Querying Process in Windows Search
This topic is organized as follows:
About Querying in Windows Search
Querying in Windows Search is based on the following four approaches:
- Advanced Query Syntax (AQS)
- Natural Query Syntax (NQS)
- Structured Query Language (SQL)
- Structured query interfaces
AQS is the default query syntax used by Windows Search to query the index and to refine and narrow search parameters. AQS is primarily user facing, and can be used by users to build AQS queries, but can also be used by developers to build queries programmatically. In Windows 7, canonical AQS was introduced and must be used to programmatically generate AQS queries. In Windows 7 and later, a shortcut menu option can be available based on whether an AQS condition is met. For more information, see "Getting Dynamic Behavior for Static Verbs by Using Advanced Query Syntax" in Creating Context Menu Handlers. AQS queries can be limited to specific types of files, which are known as file kinds. For more information, see File Types and Associations. For reference documentation on the relevant properties, see System.Kind, and System.KindText.
NQS is a query syntax that is more relaxed than AQS, and is similar to human language. NQS can be used by Windows Search to query the index if NQS is selected instead of the default, AQS.

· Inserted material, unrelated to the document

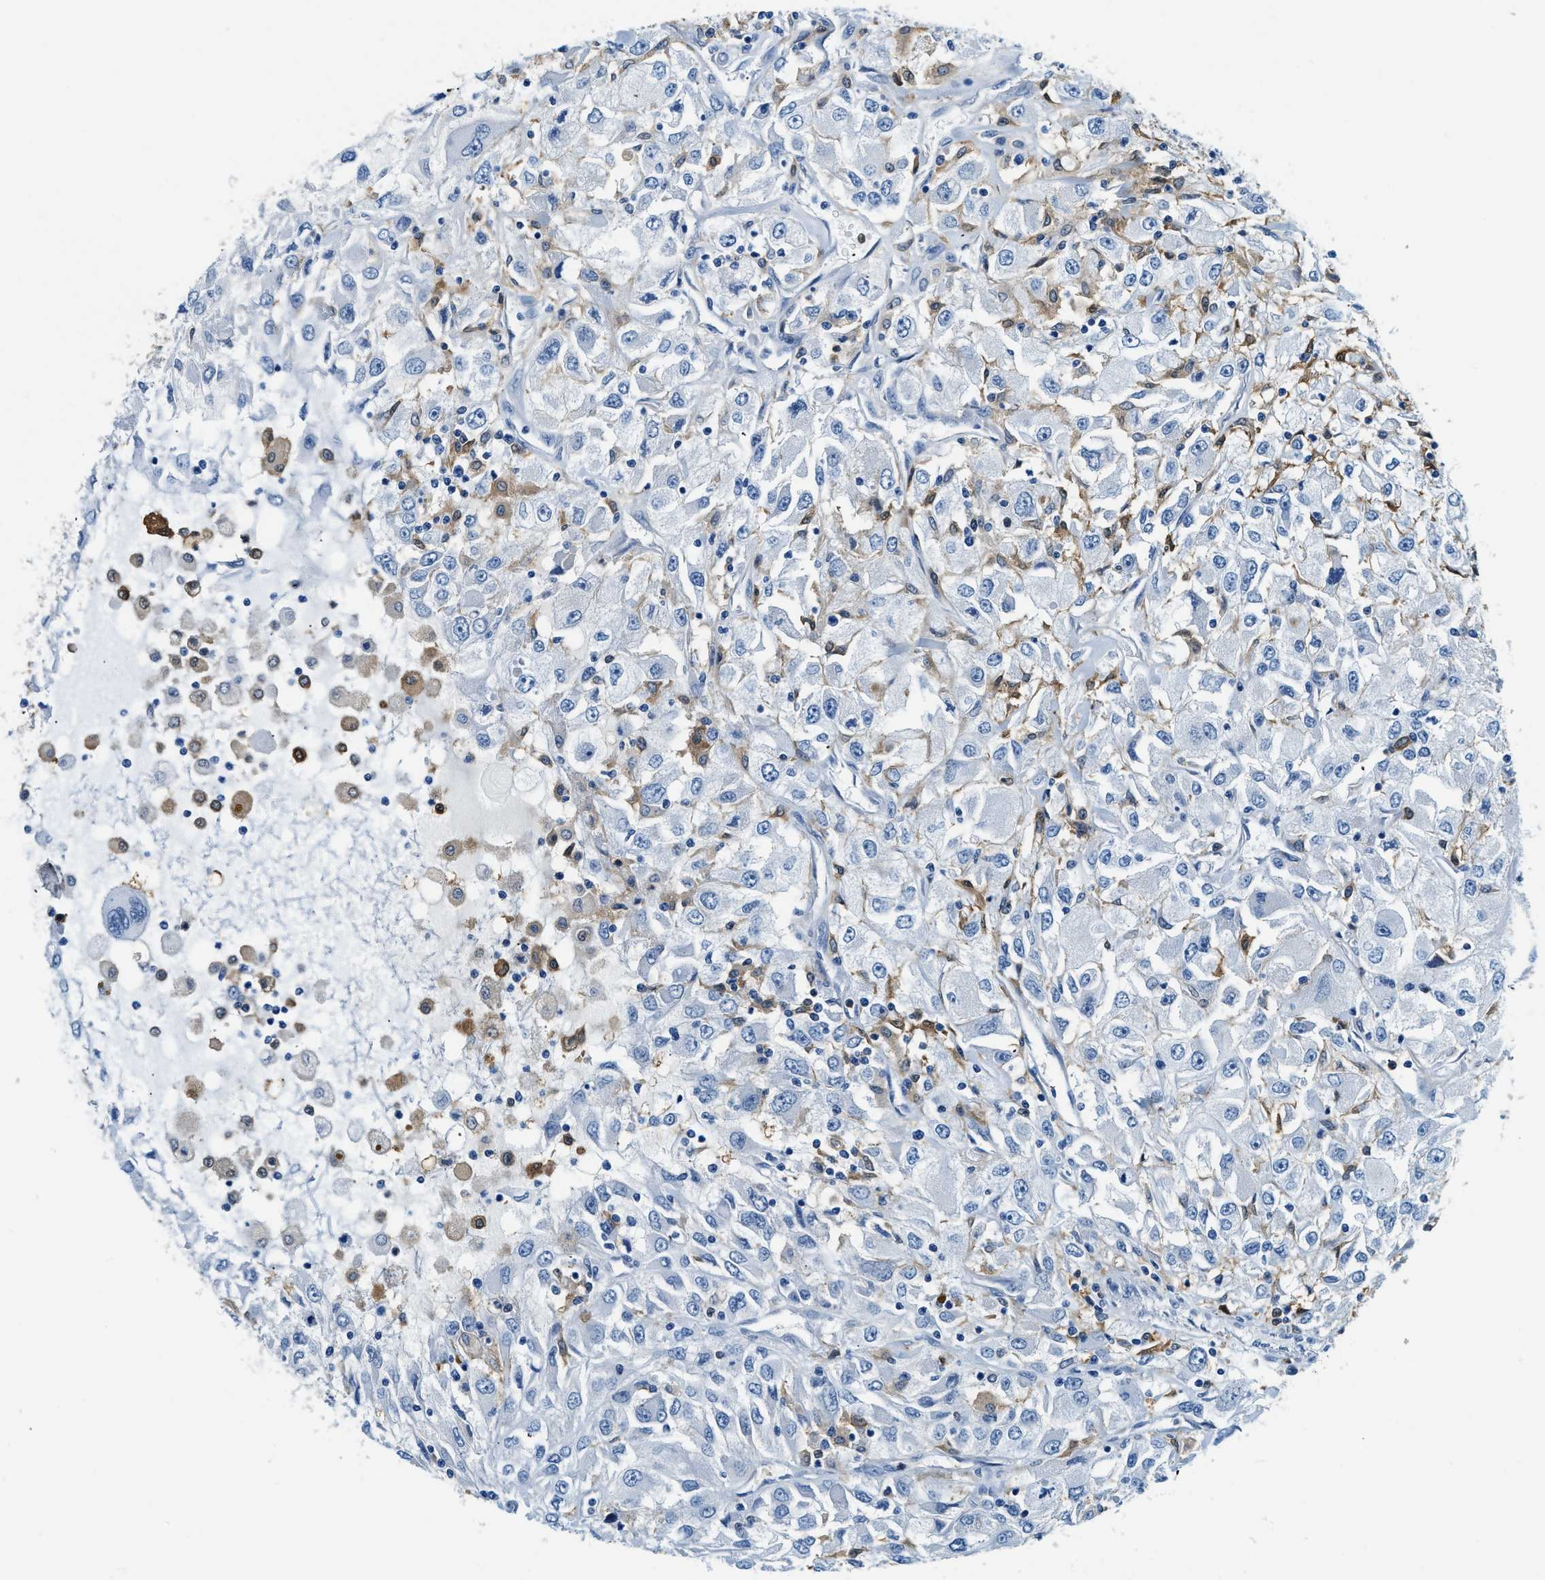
{"staining": {"intensity": "weak", "quantity": "<25%", "location": "cytoplasmic/membranous"}, "tissue": "renal cancer", "cell_type": "Tumor cells", "image_type": "cancer", "snomed": [{"axis": "morphology", "description": "Adenocarcinoma, NOS"}, {"axis": "topography", "description": "Kidney"}], "caption": "An image of adenocarcinoma (renal) stained for a protein exhibits no brown staining in tumor cells.", "gene": "CAPG", "patient": {"sex": "female", "age": 52}}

SQL is a text language that defines queries. SQL is common across many different database technologies. Windows Search uses SQL, implements a subset of it, and extends it by adding elements to the language. Windows Search SQL extends the standard SQL-92 and SQL-99 database query syntax to enhance its usefulness with text-based searches. All features of Windows Search SQL are compatible with Windows Search on Windows XP and Windows Server 2003, and later. For more information about Windows Search SQL, see Querying the Index with Windows Search SQL Syntax, and Overview of Windows Search SQL Syntax.

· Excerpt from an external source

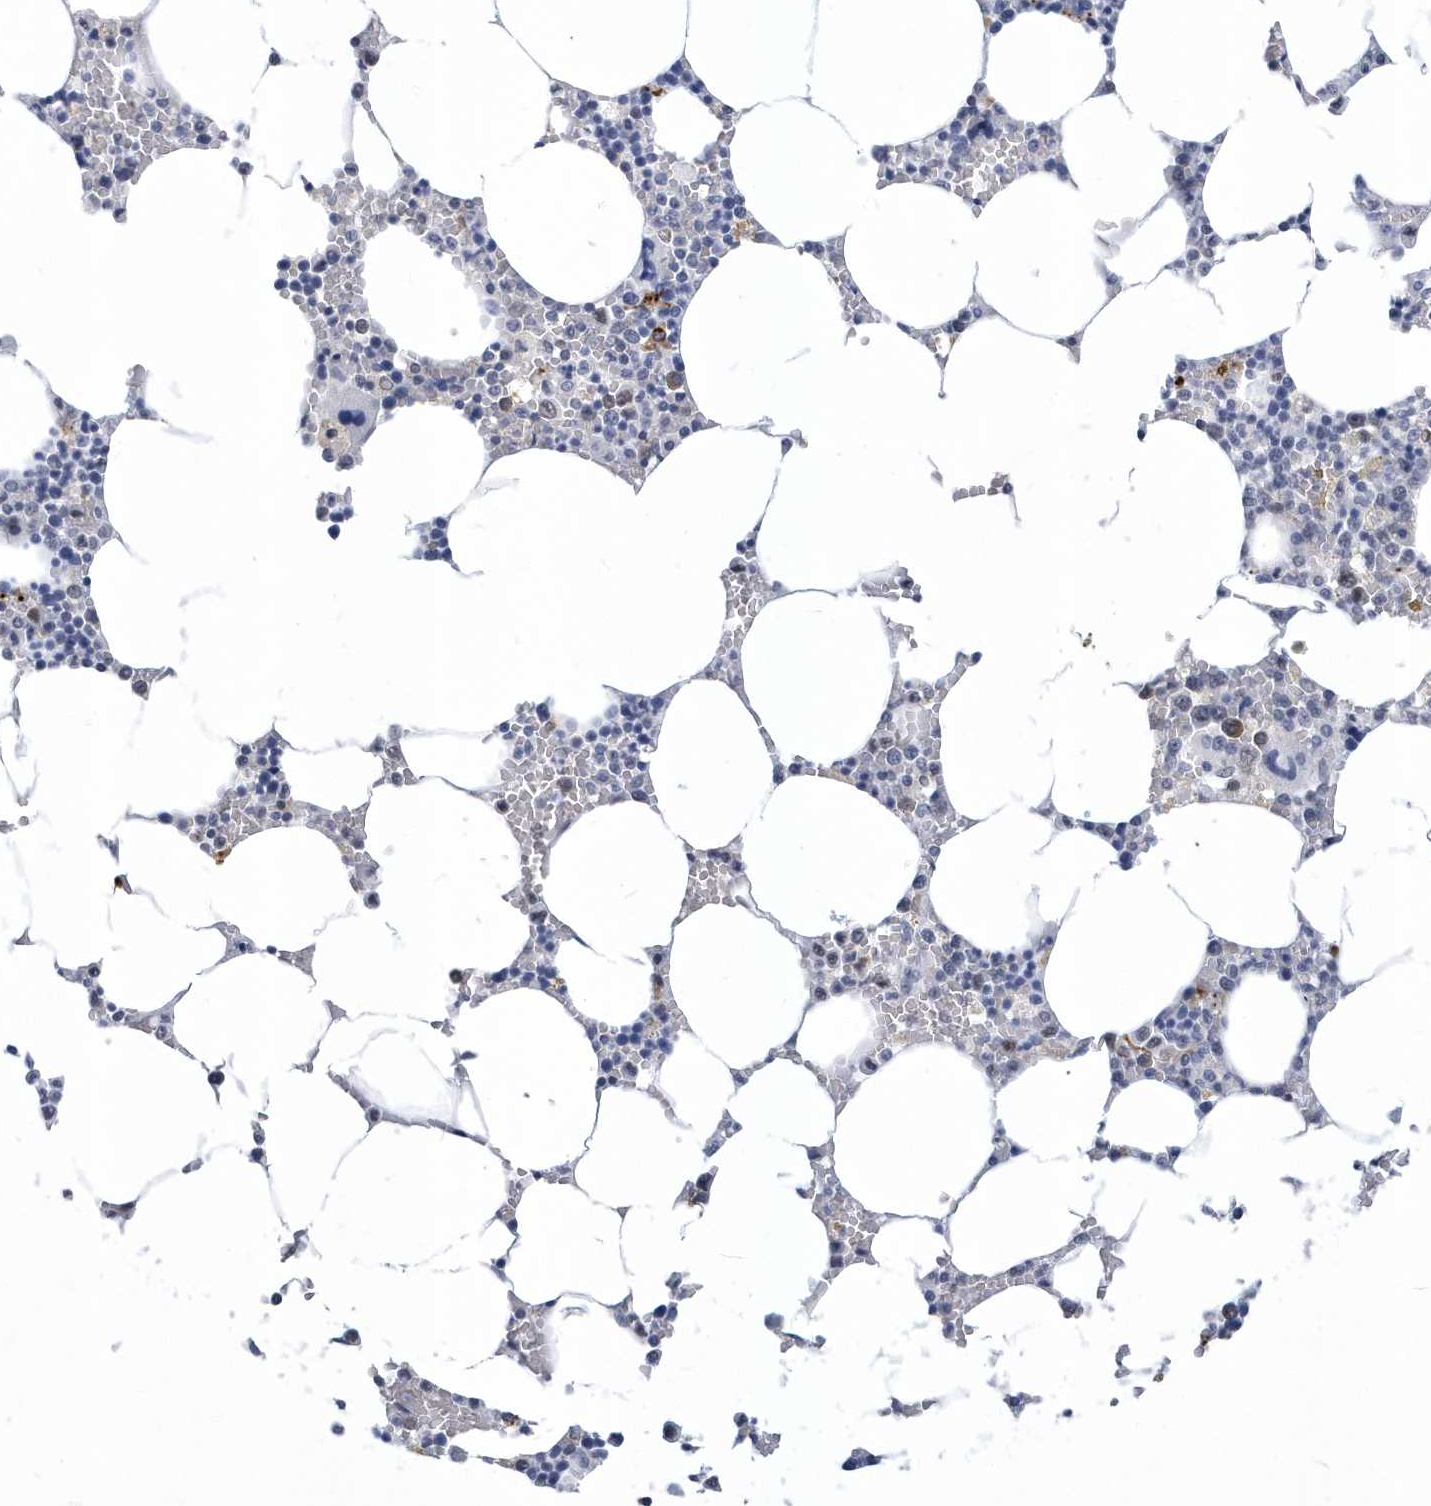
{"staining": {"intensity": "moderate", "quantity": "<25%", "location": "nuclear"}, "tissue": "bone marrow", "cell_type": "Hematopoietic cells", "image_type": "normal", "snomed": [{"axis": "morphology", "description": "Normal tissue, NOS"}, {"axis": "topography", "description": "Bone marrow"}], "caption": "Immunohistochemical staining of unremarkable human bone marrow shows <25% levels of moderate nuclear protein expression in approximately <25% of hematopoietic cells.", "gene": "SRGAP3", "patient": {"sex": "male", "age": 70}}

The structured query APIs are described later in this topic. For reference documentation on the structured query APIs, see Querying Interfaces. Interfaces such as ISearchQueryHelper help construct SQL strings from a set of input values. This interface converts AQS user queries to Windows Search SQL and specifies query restrictions that can be expressed in SQL but not in AQS. ISearchQueryHelper also obtains an OLE DB connection string to connect to the Windows Search database.
Local and Remote Queries
You can execute your queries either locally or remotely. A local query using the FROM clause is shown in the following example. A local query queries the local SystemIndex catalog only.
FROM SystemIndex
A remote query using the FROM clause is shown in the following example. Adding ComputerName transforms the previous example into a remote query.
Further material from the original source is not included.